As I’ve documented far too many times in these lackluster pages, Game 7 of the 2003 ALCS took years off my life, positioning me squarely on the brink of full mental collapse, and leaving me incapable of processing anything but bran and schnapps for sixteen weeks.
I was on a business trip, to New Jersey of all places. I sat in a hotel bar with my boss, fumbling with a burger and nervously watching the Sox build a 4-0 lead. After Millar went yard in the fourth, I pumped my fist, drawing the ire of the Yanks fans who had packed the place. I quickly finished my beer and went up to my room, where I paced like a lunatic through the late innings.
When Ortizzle greeted David Wells with a long home run in the top of the eighth, giving the Sox a 5-2 lead, I called my Dad in Boston and told him it was over. No way we could lose this one. The motherfucking Boston Red Sox were going to the World Series for the first time since 1986. Even better, we were stepping over Roger Clemens and the Yankees to get there. It was the moment I’d dreamed of for most of my young (at the time) life… and it was finally within arm’s reach. Even better: I was sober to witness it!
By the ninth inning’s close, after the Yankees tied it up in the eighth, I was watching from the bed, feeling feverish, legs aching, face almost entirely under the covers, too nervous to move. As soon as Boone’s shot left the bat, I shut off the TV. I didn’t want to see the Yankees storm the field or Tim Wakefield shuffle down the dugout steps or Derek Jeter and Mike Mussina dry humping on the first base line. All I knew is that once again, a victory that seemed so close had slipped through our fingers.
I let the room go black and stayed awake for hours cursing Grady Little, Mariano Rivera, Mookie Wilson, a few ex-girlfriends, those assholes on my paper route and pretty much anyone who’d ever wronged me. “We were so close,” I kept telling myself. “How in the hell are we ever going to get that close again?”
The next day, during the longest train ride of my life back to Boston, with a pain far worse than any hangover squeezing both ends of my brain, the idea for this blog was born. It seemed a healthier outlet for my angst than, say, punching a truck.

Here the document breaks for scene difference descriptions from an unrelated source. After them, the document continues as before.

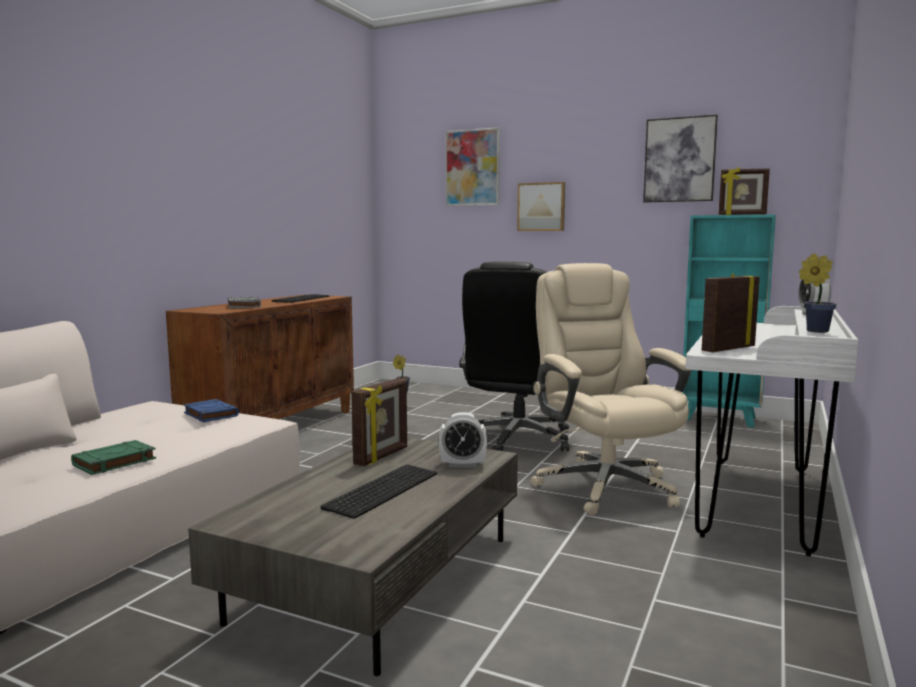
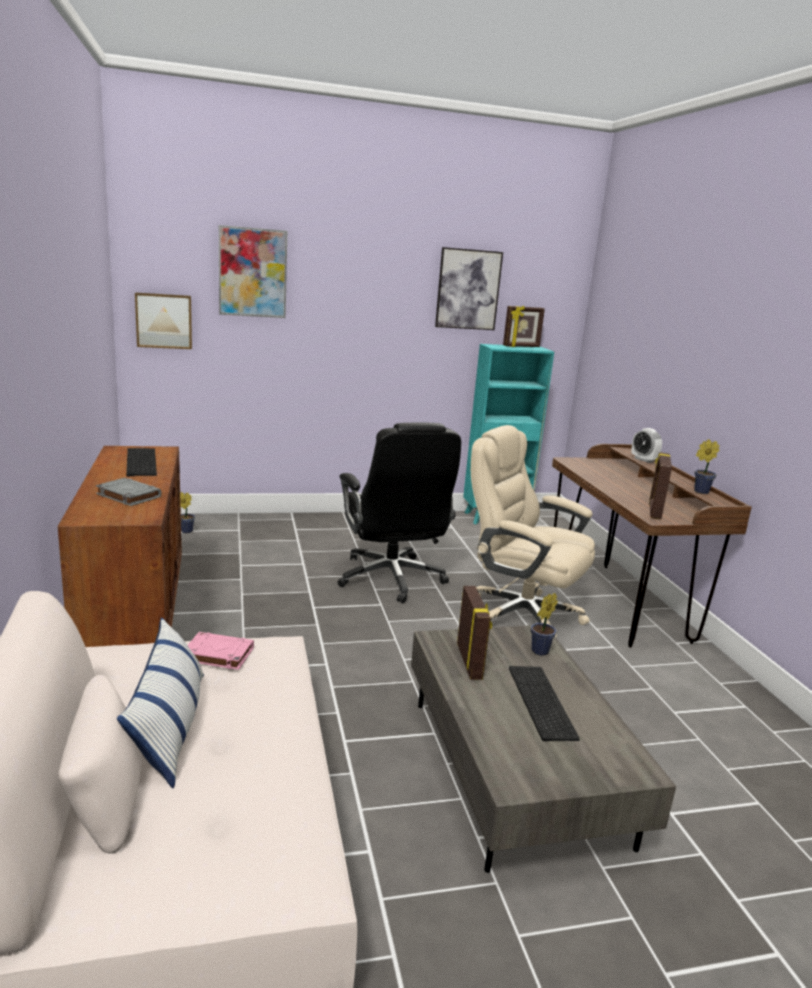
camera: 40 degrees left, 10 degrees up
green book [71,440,156,475] -> none
blue book [183,399,239,422] -> pink book [187,632,254,670]
alarm clock [439,412,487,468] -> potted plant [531,593,558,655]
picture [517,182,565,231] -> picture moved to [135,293,192,349]
white desk [686,306,858,556] -> brown desk [552,444,752,648]
none -> pillow [117,618,204,788]

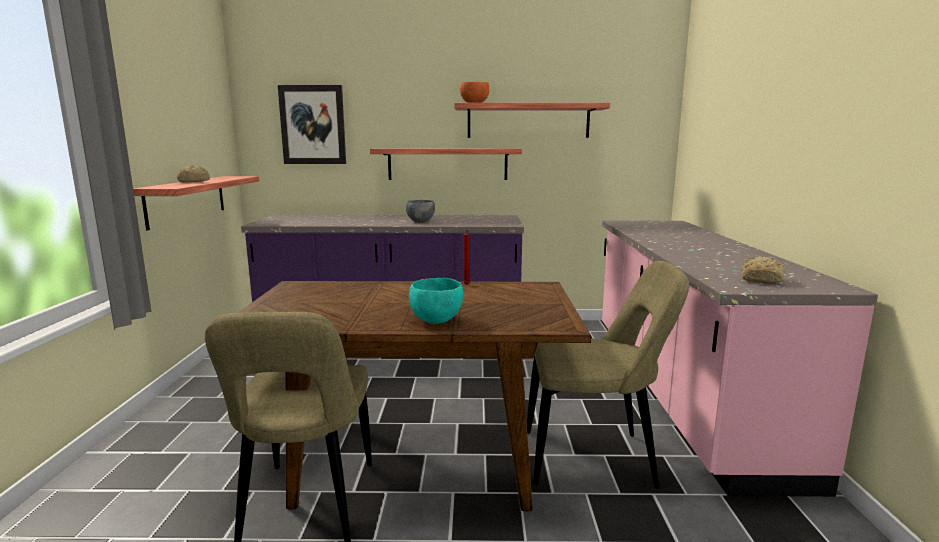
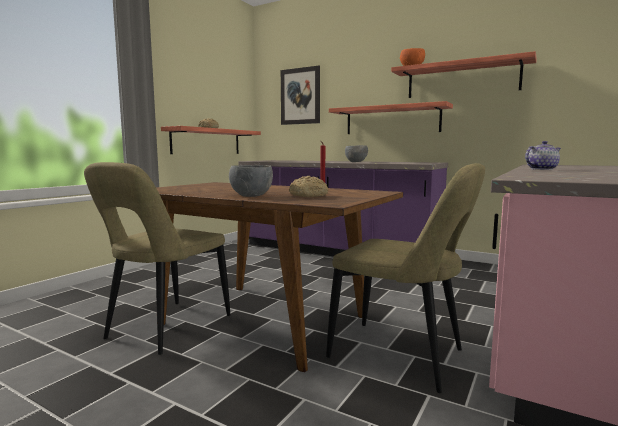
camera: 30 degrees right, 5 degrees down
turquoise bowl [409,278,463,324] -> grey bowl [229,165,273,197]
bread [741,256,785,284] -> bread moved to [289,176,328,197]
none -> teapot [525,141,561,170]

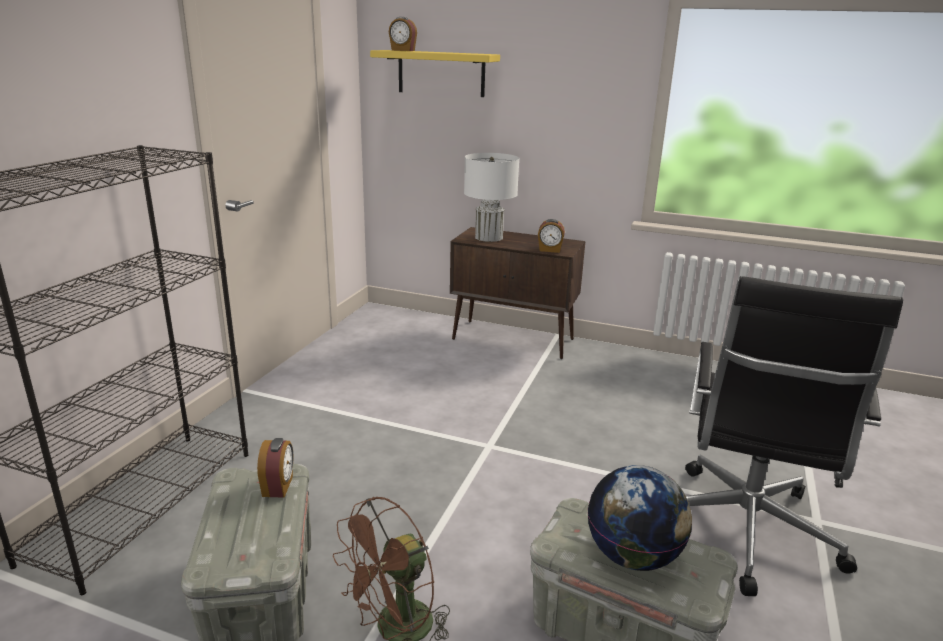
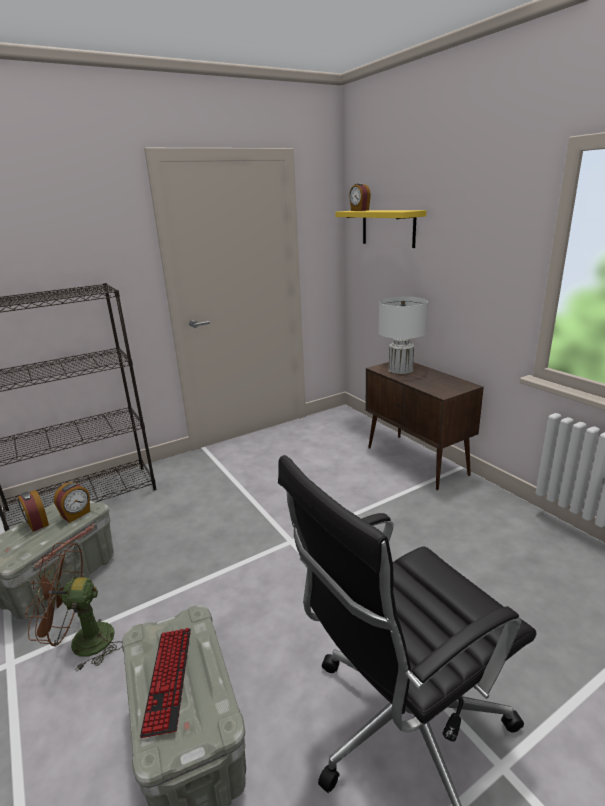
camera: 40 degrees right, 0 degrees up
alarm clock [538,219,565,253] -> alarm clock moved to [18,490,49,532]
globe [588,465,692,571] -> keyboard [140,628,191,738]

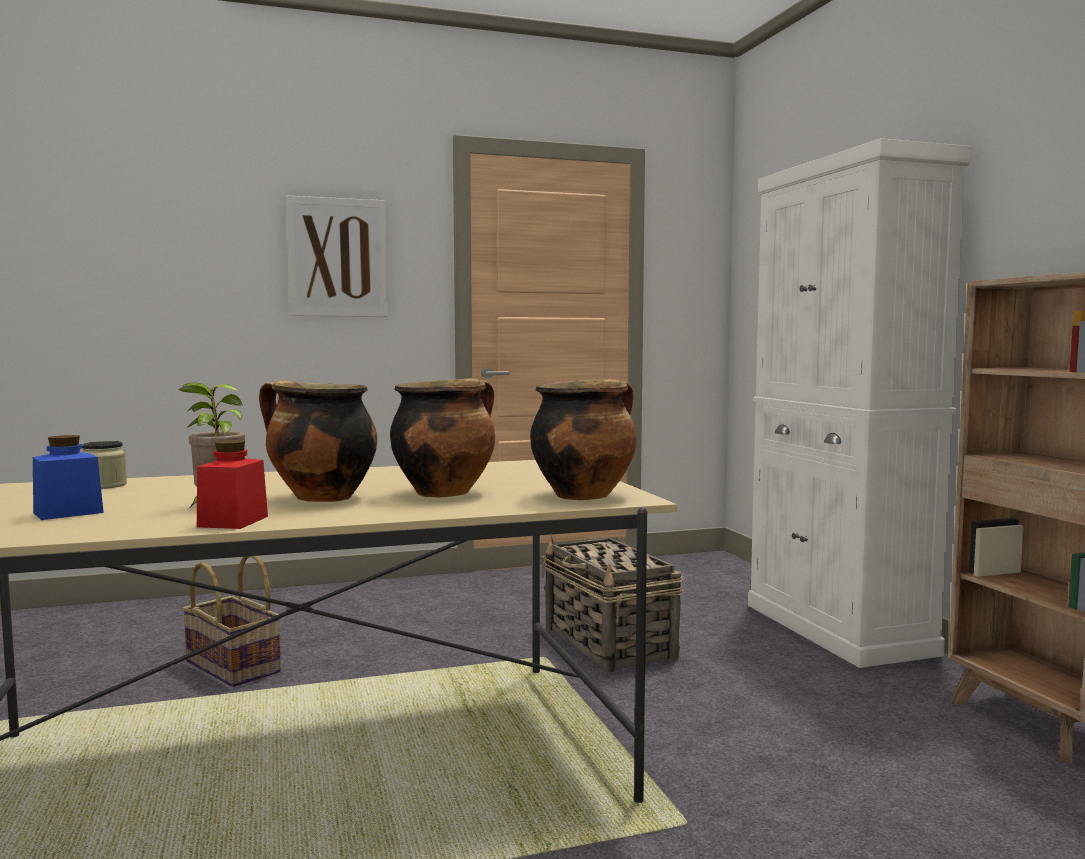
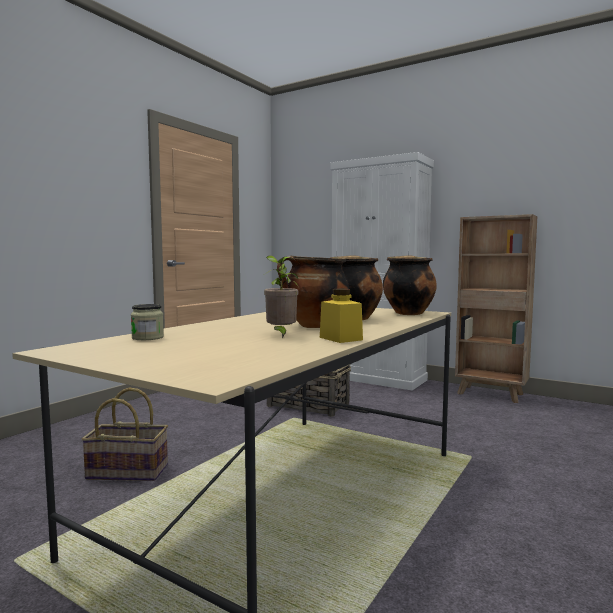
camera: 40 degrees left, 0 degrees up
blue jar [33,435,104,520] -> none
red jar [197,440,268,529] -> yellow jar [320,289,363,343]
picture [286,195,388,317] -> none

Seventeen years later (WHAT) it’s almost insane to think about how far the team has come. An improbable 2004 revenge levied on the Yankees. Another World Series sweep in 2007. One win away from a third World Series visit in 2008. The soul-intensifying 2013 title that literally raised up our entire city. Another title in 2018 thrown in for good measure. It’s been an embarrassment of riches from a franchise I was certain would send me to an early grave.
If you told me back then, on that cold, horrible night I spent in that New Jersey hotel, that all of this was coming, I never would have believed it. Sometimes I still can’t.
It’s been an incredible run. And all I can do is promise to never, ever take it for granted.